Attackers don’t always knock politely. Sometimes they come disguised as your users, armed with stolen passwords or suspicious sign-in patterns. Entra ID uses built-in risk detection to flag these events. Without conditional access tied to those signals, risky sign-ins can sneak right in. Enabling policies for high-risk sign-ins adds the missing tripwire blocking compromised sessions before they cause damage.
Unchallenged intrusions: High-risk logins may slip through undetected.
Account takeover: A stolen password can become a stolen account.
Downstream impact: Compromised accounts can be leveraged for phishing, privilege escalation, or ransomware deployment.
Go to Entra ID Admin Center.
Navigate: Security > Conditional Access.
Create a new policy:
Assignments: Target all users (keep break-glass/emergency accounts excluded).
Conditions: Under User risk, select High.

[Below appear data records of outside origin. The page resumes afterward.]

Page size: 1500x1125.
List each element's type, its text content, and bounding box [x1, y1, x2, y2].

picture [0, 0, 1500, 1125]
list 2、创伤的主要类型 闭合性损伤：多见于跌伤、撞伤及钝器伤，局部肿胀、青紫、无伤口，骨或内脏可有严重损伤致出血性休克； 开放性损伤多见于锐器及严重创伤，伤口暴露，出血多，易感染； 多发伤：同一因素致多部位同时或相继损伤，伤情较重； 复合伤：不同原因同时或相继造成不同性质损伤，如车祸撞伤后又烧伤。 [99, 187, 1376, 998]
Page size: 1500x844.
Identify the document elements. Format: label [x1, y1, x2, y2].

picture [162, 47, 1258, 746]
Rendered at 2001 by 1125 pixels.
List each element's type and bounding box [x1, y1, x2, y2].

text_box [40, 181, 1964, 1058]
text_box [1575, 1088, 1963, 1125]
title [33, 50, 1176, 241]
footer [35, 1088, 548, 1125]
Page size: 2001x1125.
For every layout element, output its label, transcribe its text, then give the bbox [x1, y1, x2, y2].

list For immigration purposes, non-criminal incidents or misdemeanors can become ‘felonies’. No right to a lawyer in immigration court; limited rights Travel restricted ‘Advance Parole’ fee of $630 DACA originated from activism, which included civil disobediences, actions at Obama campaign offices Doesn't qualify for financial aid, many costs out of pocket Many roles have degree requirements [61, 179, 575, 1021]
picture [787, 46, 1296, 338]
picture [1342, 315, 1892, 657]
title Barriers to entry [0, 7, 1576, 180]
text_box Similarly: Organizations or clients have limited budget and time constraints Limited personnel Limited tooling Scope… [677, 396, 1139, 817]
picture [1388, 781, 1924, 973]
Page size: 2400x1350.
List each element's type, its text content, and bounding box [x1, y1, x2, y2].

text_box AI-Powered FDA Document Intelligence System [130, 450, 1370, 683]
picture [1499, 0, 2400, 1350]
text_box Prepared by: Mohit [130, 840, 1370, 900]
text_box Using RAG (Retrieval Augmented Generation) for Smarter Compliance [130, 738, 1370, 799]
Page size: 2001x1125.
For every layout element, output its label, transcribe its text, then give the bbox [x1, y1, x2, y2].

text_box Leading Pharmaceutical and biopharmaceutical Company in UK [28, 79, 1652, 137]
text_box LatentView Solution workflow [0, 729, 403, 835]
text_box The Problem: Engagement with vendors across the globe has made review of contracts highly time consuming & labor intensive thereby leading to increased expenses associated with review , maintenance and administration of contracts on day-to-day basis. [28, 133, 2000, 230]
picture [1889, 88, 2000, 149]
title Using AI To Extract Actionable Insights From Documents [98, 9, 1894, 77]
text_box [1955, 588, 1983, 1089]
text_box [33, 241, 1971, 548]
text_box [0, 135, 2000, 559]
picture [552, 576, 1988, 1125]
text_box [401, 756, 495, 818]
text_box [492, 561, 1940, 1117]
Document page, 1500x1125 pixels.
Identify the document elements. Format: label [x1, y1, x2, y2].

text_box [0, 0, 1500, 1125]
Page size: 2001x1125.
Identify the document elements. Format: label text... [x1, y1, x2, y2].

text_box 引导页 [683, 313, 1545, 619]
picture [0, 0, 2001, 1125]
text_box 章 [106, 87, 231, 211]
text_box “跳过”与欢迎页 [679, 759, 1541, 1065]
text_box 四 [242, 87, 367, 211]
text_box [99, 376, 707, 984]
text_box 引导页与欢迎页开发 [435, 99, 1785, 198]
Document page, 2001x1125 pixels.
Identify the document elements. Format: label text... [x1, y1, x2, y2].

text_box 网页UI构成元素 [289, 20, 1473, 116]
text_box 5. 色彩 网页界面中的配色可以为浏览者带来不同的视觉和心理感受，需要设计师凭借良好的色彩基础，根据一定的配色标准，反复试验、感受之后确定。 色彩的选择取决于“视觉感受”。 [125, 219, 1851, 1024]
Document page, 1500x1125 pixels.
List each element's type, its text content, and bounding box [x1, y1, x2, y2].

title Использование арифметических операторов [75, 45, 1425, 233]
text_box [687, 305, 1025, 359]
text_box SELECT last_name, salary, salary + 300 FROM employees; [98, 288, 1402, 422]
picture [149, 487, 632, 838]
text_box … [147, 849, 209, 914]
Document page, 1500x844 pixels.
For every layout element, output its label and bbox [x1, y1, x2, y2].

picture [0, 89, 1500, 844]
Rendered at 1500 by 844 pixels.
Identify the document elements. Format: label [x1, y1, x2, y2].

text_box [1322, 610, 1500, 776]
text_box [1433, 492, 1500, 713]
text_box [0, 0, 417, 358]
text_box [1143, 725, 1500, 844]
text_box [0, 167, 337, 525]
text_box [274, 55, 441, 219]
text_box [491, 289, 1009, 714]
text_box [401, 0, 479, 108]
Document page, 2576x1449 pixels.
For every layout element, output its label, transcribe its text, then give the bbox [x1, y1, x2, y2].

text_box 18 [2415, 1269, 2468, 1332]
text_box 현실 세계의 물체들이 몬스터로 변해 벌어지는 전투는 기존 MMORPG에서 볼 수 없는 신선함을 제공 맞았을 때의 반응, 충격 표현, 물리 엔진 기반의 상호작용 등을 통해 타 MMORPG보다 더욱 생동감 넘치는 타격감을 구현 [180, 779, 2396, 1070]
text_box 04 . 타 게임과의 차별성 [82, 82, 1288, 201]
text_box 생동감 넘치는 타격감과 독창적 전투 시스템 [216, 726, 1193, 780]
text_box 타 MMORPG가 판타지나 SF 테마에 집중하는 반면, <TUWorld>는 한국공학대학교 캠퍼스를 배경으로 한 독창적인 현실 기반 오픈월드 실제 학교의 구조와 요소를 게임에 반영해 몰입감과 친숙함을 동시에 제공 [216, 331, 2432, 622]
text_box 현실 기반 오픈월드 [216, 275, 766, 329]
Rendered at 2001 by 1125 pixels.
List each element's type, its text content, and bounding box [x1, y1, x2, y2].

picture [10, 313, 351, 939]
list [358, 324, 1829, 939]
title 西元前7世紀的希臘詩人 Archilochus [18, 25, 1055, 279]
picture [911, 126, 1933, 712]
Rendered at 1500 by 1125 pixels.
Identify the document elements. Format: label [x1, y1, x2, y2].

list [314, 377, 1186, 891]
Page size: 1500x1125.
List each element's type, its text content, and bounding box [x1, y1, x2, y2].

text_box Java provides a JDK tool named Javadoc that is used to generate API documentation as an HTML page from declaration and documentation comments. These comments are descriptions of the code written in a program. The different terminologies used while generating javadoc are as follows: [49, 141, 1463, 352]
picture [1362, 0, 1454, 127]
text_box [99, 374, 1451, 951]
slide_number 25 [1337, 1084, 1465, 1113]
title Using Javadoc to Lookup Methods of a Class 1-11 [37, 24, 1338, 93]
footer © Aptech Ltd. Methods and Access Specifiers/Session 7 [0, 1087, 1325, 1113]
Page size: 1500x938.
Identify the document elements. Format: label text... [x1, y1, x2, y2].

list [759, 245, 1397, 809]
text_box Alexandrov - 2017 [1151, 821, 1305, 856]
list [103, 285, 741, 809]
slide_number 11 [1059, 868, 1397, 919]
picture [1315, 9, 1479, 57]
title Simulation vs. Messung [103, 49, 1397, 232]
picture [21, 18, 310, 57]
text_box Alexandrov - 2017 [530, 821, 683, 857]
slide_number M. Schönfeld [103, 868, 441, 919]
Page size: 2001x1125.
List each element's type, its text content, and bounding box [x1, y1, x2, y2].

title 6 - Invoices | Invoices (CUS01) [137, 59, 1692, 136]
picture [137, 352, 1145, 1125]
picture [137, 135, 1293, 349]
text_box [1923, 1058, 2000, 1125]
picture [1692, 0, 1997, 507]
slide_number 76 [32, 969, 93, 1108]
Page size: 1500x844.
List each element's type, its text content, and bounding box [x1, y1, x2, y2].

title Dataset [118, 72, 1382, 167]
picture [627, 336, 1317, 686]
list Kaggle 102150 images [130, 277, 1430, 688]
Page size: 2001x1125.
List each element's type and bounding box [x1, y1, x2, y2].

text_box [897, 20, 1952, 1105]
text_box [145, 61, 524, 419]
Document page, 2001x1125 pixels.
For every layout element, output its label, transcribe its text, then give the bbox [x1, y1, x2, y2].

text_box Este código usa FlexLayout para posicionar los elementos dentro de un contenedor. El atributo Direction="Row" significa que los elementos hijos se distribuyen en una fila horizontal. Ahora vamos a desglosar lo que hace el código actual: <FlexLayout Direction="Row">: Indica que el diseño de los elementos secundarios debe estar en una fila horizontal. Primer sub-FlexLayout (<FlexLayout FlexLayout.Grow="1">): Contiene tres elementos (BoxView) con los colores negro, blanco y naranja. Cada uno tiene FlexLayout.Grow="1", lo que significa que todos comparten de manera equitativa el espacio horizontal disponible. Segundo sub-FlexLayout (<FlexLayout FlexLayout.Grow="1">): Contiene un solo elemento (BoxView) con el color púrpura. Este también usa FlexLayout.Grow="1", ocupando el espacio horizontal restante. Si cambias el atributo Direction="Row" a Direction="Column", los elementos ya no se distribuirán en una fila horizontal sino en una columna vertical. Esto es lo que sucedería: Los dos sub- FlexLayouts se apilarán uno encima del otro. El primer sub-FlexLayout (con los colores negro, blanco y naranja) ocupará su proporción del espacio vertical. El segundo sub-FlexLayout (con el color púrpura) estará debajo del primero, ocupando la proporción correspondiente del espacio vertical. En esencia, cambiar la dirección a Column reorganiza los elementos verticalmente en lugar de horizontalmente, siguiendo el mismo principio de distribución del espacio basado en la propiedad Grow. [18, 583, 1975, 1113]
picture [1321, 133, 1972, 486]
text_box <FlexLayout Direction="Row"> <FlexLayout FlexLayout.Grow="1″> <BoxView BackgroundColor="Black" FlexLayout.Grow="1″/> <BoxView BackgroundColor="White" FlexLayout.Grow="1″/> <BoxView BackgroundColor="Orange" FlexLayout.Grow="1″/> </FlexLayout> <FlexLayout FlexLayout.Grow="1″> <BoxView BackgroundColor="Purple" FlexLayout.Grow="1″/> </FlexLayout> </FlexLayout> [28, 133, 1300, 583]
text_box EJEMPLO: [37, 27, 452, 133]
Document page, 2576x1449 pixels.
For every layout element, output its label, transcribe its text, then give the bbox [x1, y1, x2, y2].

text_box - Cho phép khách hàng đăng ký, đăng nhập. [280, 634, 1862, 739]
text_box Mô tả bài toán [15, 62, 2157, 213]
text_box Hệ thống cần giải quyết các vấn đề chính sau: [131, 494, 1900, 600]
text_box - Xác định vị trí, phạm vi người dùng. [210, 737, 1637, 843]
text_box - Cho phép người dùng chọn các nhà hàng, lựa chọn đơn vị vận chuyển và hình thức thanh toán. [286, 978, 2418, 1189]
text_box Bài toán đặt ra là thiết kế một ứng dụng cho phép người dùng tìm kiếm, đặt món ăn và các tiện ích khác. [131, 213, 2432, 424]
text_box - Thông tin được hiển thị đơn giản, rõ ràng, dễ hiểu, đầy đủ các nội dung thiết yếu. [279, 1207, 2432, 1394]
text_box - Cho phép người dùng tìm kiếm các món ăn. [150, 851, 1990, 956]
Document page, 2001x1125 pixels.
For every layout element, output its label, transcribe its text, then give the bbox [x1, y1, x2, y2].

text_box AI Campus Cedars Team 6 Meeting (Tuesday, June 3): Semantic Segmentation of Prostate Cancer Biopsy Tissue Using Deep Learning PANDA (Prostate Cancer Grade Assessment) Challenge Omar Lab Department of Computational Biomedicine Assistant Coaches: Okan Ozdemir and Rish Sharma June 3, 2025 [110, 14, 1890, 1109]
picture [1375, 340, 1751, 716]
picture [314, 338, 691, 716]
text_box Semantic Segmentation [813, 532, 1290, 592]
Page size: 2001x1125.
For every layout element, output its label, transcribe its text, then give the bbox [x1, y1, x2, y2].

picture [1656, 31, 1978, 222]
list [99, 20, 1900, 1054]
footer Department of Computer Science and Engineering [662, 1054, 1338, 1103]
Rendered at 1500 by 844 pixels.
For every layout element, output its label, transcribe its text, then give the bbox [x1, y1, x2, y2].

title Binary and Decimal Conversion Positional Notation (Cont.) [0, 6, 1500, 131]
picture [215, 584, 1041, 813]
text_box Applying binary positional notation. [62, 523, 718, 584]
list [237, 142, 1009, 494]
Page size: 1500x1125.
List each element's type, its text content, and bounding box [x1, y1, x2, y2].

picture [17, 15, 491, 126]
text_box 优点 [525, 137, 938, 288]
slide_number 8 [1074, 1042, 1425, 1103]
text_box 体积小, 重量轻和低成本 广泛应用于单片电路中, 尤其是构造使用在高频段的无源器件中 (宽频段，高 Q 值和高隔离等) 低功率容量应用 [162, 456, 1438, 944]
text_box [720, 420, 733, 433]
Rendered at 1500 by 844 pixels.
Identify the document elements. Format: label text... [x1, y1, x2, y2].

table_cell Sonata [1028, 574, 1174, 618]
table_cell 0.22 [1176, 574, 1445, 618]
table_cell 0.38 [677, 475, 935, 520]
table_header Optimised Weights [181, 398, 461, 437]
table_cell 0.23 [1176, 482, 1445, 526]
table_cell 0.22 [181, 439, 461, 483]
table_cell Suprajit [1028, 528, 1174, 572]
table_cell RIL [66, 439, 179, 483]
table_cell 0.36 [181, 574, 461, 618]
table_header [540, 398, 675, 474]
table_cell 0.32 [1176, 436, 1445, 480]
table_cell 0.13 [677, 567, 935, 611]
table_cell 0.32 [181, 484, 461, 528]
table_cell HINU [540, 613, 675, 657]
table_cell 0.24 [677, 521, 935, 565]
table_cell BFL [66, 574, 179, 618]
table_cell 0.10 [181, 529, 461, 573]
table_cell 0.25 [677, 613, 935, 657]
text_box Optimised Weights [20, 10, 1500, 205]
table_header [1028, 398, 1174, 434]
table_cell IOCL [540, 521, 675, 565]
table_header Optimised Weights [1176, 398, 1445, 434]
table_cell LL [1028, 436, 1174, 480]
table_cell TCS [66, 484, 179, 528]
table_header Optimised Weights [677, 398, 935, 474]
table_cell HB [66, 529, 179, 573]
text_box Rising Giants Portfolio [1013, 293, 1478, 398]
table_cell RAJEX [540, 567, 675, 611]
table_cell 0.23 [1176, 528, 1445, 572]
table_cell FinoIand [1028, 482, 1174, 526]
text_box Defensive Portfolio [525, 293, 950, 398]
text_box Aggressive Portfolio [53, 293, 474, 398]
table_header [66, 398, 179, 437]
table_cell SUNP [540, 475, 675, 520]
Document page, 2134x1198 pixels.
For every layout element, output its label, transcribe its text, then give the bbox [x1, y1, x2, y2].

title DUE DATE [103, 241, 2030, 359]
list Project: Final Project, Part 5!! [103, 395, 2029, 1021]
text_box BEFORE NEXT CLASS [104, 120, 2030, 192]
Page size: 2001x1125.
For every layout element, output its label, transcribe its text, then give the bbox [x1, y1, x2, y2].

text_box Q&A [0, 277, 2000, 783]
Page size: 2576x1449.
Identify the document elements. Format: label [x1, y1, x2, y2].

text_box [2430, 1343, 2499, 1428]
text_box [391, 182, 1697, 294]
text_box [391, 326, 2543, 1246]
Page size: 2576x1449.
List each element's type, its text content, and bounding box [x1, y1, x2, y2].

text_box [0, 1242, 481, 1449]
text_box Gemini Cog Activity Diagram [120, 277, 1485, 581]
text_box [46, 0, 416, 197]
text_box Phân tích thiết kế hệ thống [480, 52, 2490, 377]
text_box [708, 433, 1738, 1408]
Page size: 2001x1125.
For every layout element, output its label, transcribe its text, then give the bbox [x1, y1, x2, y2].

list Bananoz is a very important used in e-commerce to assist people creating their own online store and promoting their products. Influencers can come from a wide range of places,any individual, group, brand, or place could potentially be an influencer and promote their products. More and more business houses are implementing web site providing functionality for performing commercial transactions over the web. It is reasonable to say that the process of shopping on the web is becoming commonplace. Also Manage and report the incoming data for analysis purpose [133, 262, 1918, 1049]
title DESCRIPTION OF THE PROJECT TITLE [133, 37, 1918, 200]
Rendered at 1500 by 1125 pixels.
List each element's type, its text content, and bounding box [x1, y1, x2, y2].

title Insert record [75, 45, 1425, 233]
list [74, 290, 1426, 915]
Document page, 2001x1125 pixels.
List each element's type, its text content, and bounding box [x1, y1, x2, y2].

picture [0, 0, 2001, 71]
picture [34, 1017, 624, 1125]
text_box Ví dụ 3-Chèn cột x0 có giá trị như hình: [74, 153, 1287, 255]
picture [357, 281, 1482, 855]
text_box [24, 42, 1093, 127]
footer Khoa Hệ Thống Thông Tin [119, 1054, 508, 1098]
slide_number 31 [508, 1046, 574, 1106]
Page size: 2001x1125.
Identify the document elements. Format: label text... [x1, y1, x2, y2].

Access controls: Block access.
Enable and enforce the policy.
Risk signals only work if enabled: Ensure Identity Protection is licensed and configured; without it, the policy has nothing to trigger on.
Over-reliance on blocking: Blocking is effective, but sometimes remediation (forcing password reset, re-authentication) is a better balance between security and usability.
Excluded accounts: Every exception is a potential weak point.
Combine with sign-in risk policies
Create a separate policy for Sign-in risk = High to cover suspicious sessions, not just compromised identities.
Remediate, don’t just block
Consider policies that enforce password reset or MFA re-prompt for medium-risk users to avoid user lockouts while maintaining protection.
Audit and tune
Review Risky sign-ins under Entra ID > Security > Identity Protection.
Track trends, false positives, and recurring problem accounts.
Eliminate exclusions over time
Start with scoped pilots if needed, but expand quickly to cover all users.
Sunset exceptions with a clear timeline.
High-risk sign-ins are the blinking red light of identity security. Enabling conditional access ensures those alerts don't turn into breaches. Pair blocking policies with remediation steps, audit regularly, and keep exclusions on a short leash. When risk is high, trust is low and your policy should act accordingly.